• **The problem**
Reprint each record exactly. Pictures are not reprinted.
──────── Given data
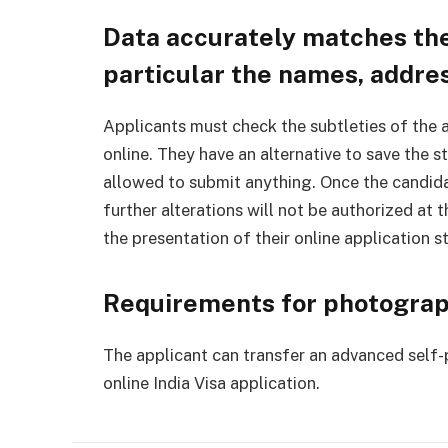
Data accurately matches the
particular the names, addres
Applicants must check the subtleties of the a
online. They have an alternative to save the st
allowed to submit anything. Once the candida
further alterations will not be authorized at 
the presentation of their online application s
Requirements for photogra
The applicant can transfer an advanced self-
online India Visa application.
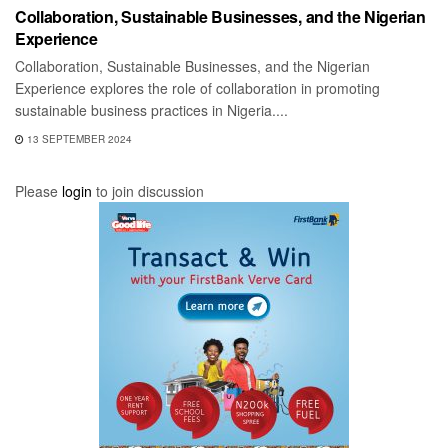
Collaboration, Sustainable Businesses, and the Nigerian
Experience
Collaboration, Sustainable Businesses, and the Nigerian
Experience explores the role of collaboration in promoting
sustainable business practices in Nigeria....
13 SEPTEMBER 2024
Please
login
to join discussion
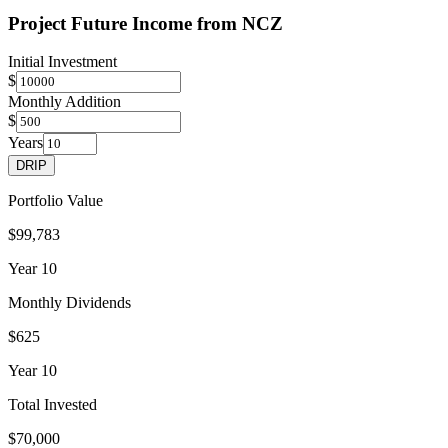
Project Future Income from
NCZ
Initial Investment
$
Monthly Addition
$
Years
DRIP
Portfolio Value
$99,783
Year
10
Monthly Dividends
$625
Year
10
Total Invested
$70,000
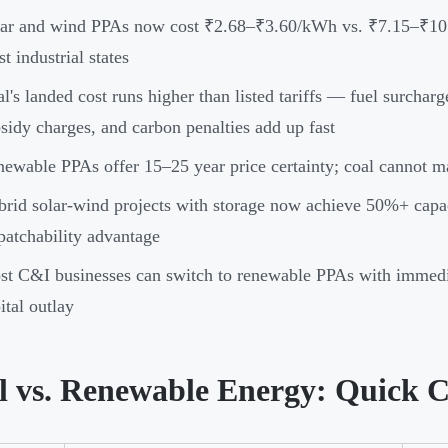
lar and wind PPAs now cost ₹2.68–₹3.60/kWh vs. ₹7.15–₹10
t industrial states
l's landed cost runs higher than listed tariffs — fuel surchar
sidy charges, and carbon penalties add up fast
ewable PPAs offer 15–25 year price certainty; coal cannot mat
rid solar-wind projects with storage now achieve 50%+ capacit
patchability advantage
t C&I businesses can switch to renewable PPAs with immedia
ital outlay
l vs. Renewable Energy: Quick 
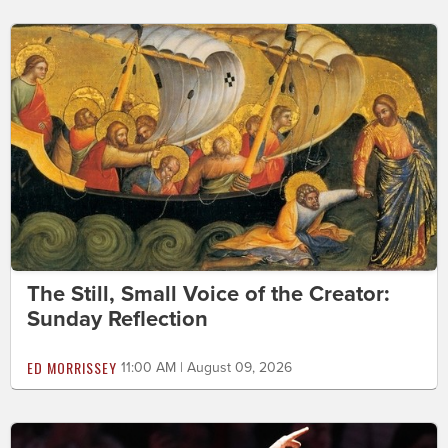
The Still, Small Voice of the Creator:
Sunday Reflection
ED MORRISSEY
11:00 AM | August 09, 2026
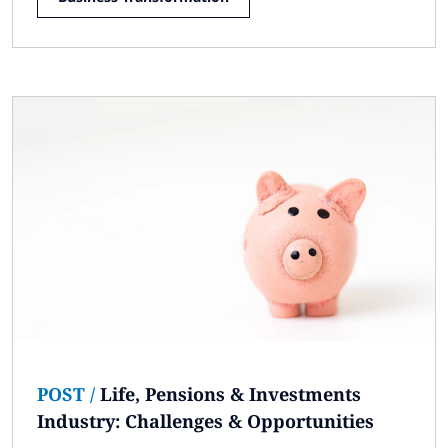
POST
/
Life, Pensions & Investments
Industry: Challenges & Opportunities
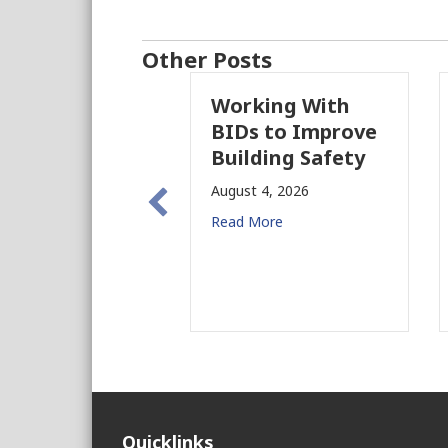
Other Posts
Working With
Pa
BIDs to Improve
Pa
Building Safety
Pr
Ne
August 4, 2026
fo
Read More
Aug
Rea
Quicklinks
────────────────
• **Answer area**
Data accurately matches the
particular the names, addres
Applicants must check the subtleties of the a
online. They have an alternative to save the st
allowed to submit anything. Once the candida
further alterations will not be authorized at 
the presentation of their online application s
Requirements for photogra
The applicant can transfer an advanced self-
online India Visa application.
Collaboration, Sustainable Businesses, and the Nigerian
Experience
Collaboration, Sustainable Businesses, and the Nigerian
Experience explores the role of collaboration in promoting
sustainable business practices in Nigeria....
13 SEPTEMBER 2024
Please
login
to join discussion
Project Future Income from
NCZ
Initial Investment
$
Monthly Addition
$
Years
DRIP
Portfolio Value
$99,783
Year
10
Monthly Dividends
$625
Year
10
Total Invested
$70,000
lar and wind PPAs now cost ₹2.68–₹3.60/kWh vs. ₹7.15–₹10
t industrial states
l's landed cost runs higher than listed tariffs — fuel surchar
sidy charges, and carbon penalties add up fast
ewable PPAs offer 15–25 year price certainty; coal cannot mat
rid solar-wind projects with storage now achieve 50%+ capacit
patchability advantage
t C&I businesses can switch to renewable PPAs with immedia
ital outlay
l vs. Renewable Energy: Quick 
The Still, Small Voice of the Creator:
Sunday Reflection
ED MORRISSEY
11:00 AM | August 09, 2026
POST
/
Life, Pensions & Investments
Industry: Challenges & Opportunities
Other Posts
Working With
Pa
BIDs to Improve
Pa
Building Safety
Pr
Ne
August 4, 2026
fo
Read More
Aug
Rea
Quicklinks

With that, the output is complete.